One of my favorite lines in the diary actually says – I love it so much, I’ll read it to you verbatim – “It’s important that HIV and STI prevention and care delivery systems are leveraged for monkeypox assessment, vaccination, and other prevention and treatment interventions.”
[On Wednesday]sort of timed with it [paper]the CDC released updated guidelines for some of its grantees, indicating that they could use both staff and funds earmarked for HIV and STDs to actually support monkeypox.
It’s a bit revolutionary. He puts it in this context of this thing called a syndemic, which is like the different epidemics interacting. So it integrates monkeypox where it belongs, which is with the work we do every day to prevent HIV and STIs.
Recent data from the CDC shows that vaccination rate may be in decline.
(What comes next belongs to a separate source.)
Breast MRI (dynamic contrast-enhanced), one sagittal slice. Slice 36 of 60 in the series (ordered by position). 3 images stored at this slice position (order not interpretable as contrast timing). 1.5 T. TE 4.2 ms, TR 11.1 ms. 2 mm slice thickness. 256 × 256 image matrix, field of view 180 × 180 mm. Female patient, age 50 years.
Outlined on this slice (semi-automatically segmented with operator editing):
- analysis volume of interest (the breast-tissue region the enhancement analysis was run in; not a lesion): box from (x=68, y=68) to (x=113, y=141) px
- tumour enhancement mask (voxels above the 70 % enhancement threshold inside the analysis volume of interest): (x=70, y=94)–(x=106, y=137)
It seems that we are close to a point where many people who want to get vaccinated have done so. How do you make sure people get both vaccines even if cases go down?
So first of all, supply, supply, supply – supply is important because some of the changes in demand are driven by the idea that “there is no vaccine, so why should do I look for it? »
We have solved this problem with the new intradermal vaccine strategy increase the supply in the field and with [getting] After [vials]whether from overseas business, or with filling and finishing on land of the vaccine.
We have [sent vaccine doses to] some big events that signal that “the doctor is open” and that vaccines are more accessible.
The other work we do is on equity. We [recently sent doses to] Atlanta Black Pride, where they did almost 4,000 shots, also with Southern Decadence in New Orleans, where they did about 3,500. Those are the big releases.
But we will also soon publish a path to small capital interventions which are for more innovative niche ideas that penetrate deeper into the community.
Is there a danger of people looking at the current numbers and saying “monkey pox is slowing down, so I don’t need a vaccine?”
Still, there’s a risk that people will say, “Oh look, the curve is down and we’re going to move on.” But we’ve been very good at messaging that two shots plus two weeks means you have optimal coverage. So the experience I’m hearing so far is that people are interested in getting both of their vaccines and they just want [health authorities] to open availability [so they can] Catch them.
How was it to be in such a visible role as the gay/queer person who is the face of the White House monkey pox response?
In my very first hour on the job, I met with the president and he said my job is to make sure we work really hard for the LGBTQ community, especially in the vein of equity. So literally I landed and was told to do exactly what I love to do. It was awesome.
I get to work with Bob Fenton, [the White House Monkeypox Response Coordinator], who looks like a rock star from the point of view of major event emergencies. I’m learning some really valuable things from him that definitely come out of my normal wheelhouse.
Is there a tension between the role you have as a government official and your longtime work as an HIV doctor and gay health advocate?
It’s about being the doctor for one person at a time, and then being the doctor for an entire community and our entire population. You have a very specific responsibility when making decisions for millions of people. I value [my time working with patients]. I feel like these experiences with humans and patients end up making sense of it all for me.